CVAICLMay 14, 2023

Semantic-aware Dynamic Retrospective-Prospective Reasoning for Event-level Video Question Answering

arXiv:2305.08059v1223 citations
AI Analysis

This addresses the need for explicit semantic connections in video-based question answering, particularly at the event level, for researchers in video understanding and AI.

The paper tackles the problem of complex reasoning across video events for Event-Level Video Question Answering (EVQA) by proposing a semantic-aware dynamic retrospective-prospective reasoning approach, which achieves superior performance on the TrafficQA benchmark compared to previous state-of-the-art models.

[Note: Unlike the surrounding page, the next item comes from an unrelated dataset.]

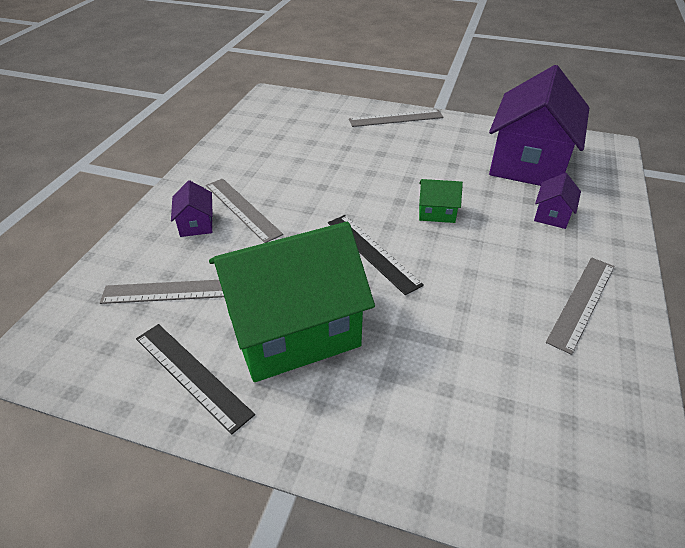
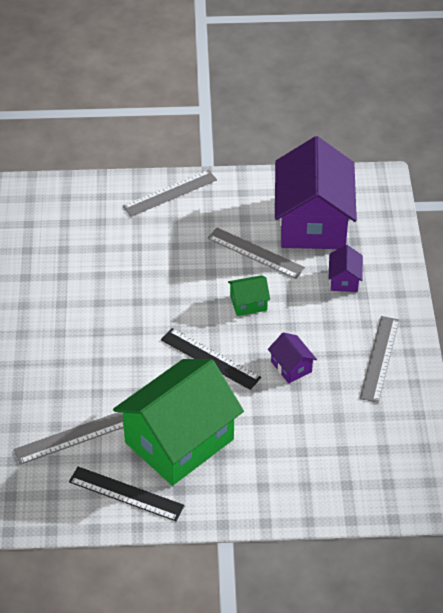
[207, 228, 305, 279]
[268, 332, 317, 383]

Event-Level Video Question Answering (EVQA) requires complex reasoning across video events to obtain the visual information needed to provide optimal answers. However, despite significant progress in model performance, few studies have focused on using the explicit semantic connections between the question and visual information especially at the event level. There is need for using such semantic connections to facilitate complex reasoning across video frames. Therefore, we propose a semantic-aware dynamic retrospective-prospective reasoning approach for video-based question answering. Specifically, we explicitly use the Semantic Role Labeling (SRL) structure of the question in the dynamic reasoning process where we decide to move to the next frame based on which part of the SRL structure (agent, verb, patient, etc.) of the question is being focused on. We conduct experiments on a benchmark EVQA dataset - TrafficQA. Results show that our proposed approach achieves superior performance compared to previous state-of-the-art models. Our code will be made publicly available for research use.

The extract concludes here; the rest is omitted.